PMAM Copsource was approved by the City Council for the administration and collection of the registration of the alarm permits and the fines for false alarms.

In early August, the City Council voted unanimously to require those in the city with monitored alarm systems to purchase a yearly permit for $50 as well as possibly face fines for false alarms responded to by police officers.

"We don't want to hold people accountable, even though the ordinance says Oct. 1 when (residents) could make the effort to get it done, but we weren't ready to get it going," Loftin said.

Last year, the Crowley Police Department responded to 532 alarm calls and 429 of those were false alarms. A total of 102 were directed to the fire department and only three were confirmed break-ins.

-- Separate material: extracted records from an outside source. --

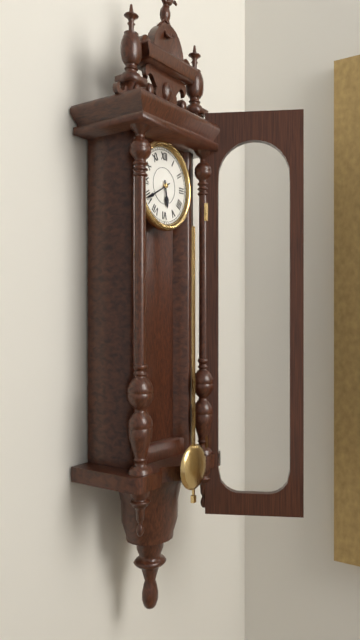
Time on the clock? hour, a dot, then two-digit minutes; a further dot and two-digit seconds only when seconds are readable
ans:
5.40
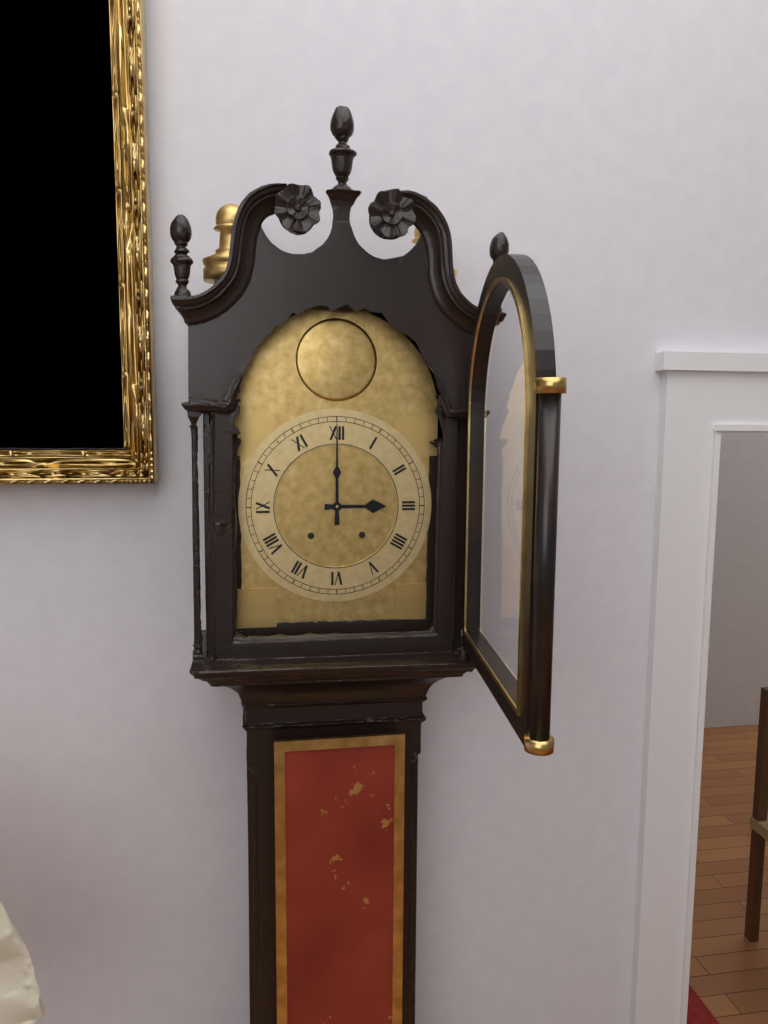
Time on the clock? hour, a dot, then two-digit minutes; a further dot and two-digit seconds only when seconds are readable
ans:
3.00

The new ordinance allows the city to collect for false alarms: 1-3, $0; 4-5 $50 per incident; 6-7, $75 per incident; 8-9, $100 per incident and 10 or more, $100 and police response will be revoked.

"Once we get it all worked out and up and running the ordinance will continue as is," Loftin said.


"(The ordinance) is still applicable, but we're not going to enforce it until we get everything situated that makes it fair and reasonable to enforce."